Costello and the staff are preparing for the upcoming 50th anniversary of McCrory Gardens. So far, the staff is still in the planning stages for how to celebrate this significant feat.

“As we approach the 50th anniversary, we want to protect the investment that has been going on for the next 50 to 100 to 150 years,” Costello said.

Chris Schlenker, head gardener at McCrory Gardens, is excited for what the future holds for the Gardens and


the even bigger part of the community life that should arise.

“Our previous administrative team did a wonderful job in getting us to where we are today, despite the many other demands on their time and effort,” Schlenker said. “Having Heather join the team, who can dedicate 100 percent of her time and effort to furthering the development of the Gardens, is fantastic.”

If there is one emotion to describe how Schlenker, Peterson and the rest of staff feel about the year ahead, it’s excitement.

“I’m excited to have her here … it’s going to give us the ability to do more things and I’m excited.
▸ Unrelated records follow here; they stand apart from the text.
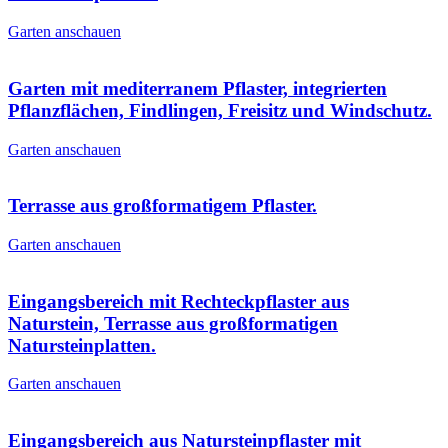
Garten anschauen
Garten mit mediterranem Pflaster, integrierten
Pflanzflächen, Findlingen, Freisitz und Windschutz.
Garten anschauen
Terrasse aus großformatigem Pflaster.
Garten anschauen
Eingangsbereich mit Rechteckpflaster aus
Naturstein, Terrasse aus großformatigen
Natursteinplatten.
Garten anschauen
Eingangsbereich aus Natursteinpflaster mit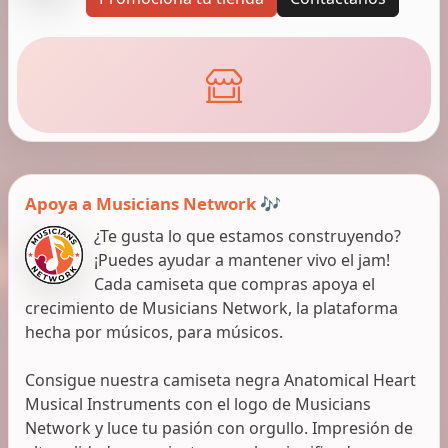
Apoya a Musicians Network 🎶
¿Te gusta lo que estamos construyendo?
¡Puedes ayudar a mantener vivo el jam!
Cada camiseta que compras apoya el
crecimiento de Musicians Network, la plataforma
hecha por músicos, para músicos.
Consigue nuestra camiseta negra Anatomical Heart
Musical Instruments con el logo de Musicians
Network y luce tu pasión con orgullo. Impresión de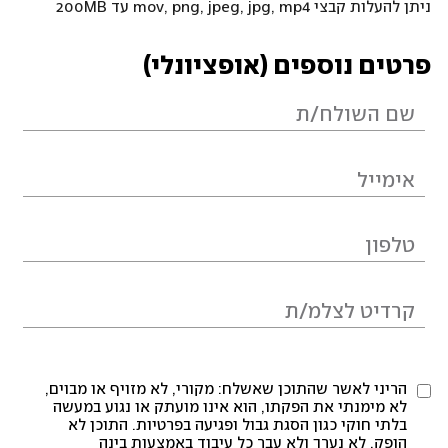
ניתן להעלות קבצי mov, png, jpeg, jpg, mp4 עד 200MB
פרטים נוספים (אופציונלי)
הריני לאשר שהתוכן שאשלח: מקורי, לא מזויף או מבוים,
לא מימנתי את הפקתו, הוא אינו מועתק או נגוע במעשה
בלתי חוקי כגון הסגת גבול ופגיעה בפרטיות. התוכן לא
הופק, לא נערך ולא עבר כל עיבוד באמצעות בינה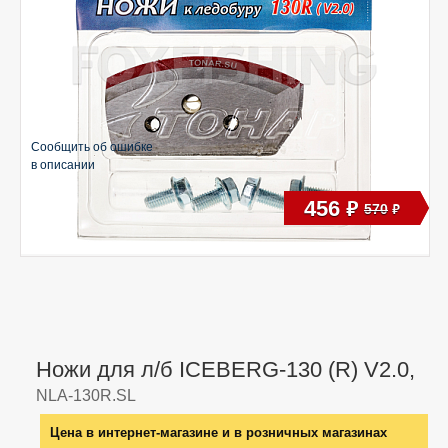
Сообщить об ошибке
в описании
456
руб
570
руб
Ножи для л/б ICEBERG-130 (R) V2.0,
NLA-130R.SL
Цена в интернет-магазине и в розничных магазинах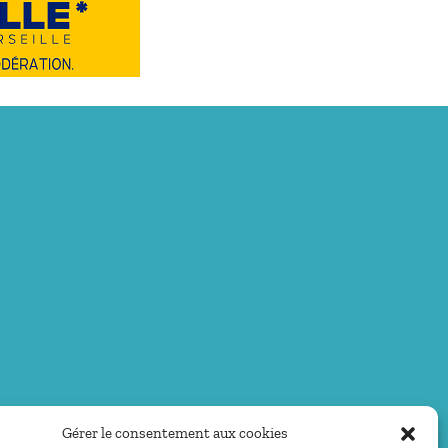
Gérer le consentement aux cookies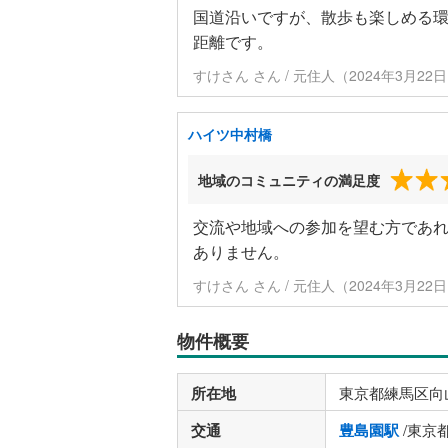
国道沿いですが、散歩も楽しめる
距離です。
すけさん さん / 元住人（2024年3月22
ハイツ中村橋
地域のコミュニティの満足度
交流や地域への参加を望む方であ
ありません。
すけさん さん / 元住人（2024年3月22
物件概要
所在地
東京都練馬区向
交通
豊島園駅
/東京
I think we can do a lot together… We have a really dedicated staff and we are just welcoming her help,” Peterson said.

SDSU students are allowed into the Gardens for free with a valid student ID. Anyone who wishes to visit the gardens can become a member of the Friends of McCrory Gardens program for a fee. Non-members will be charged an admission fee of $6 for adults (over the age of 16) and $3 for children six to 15.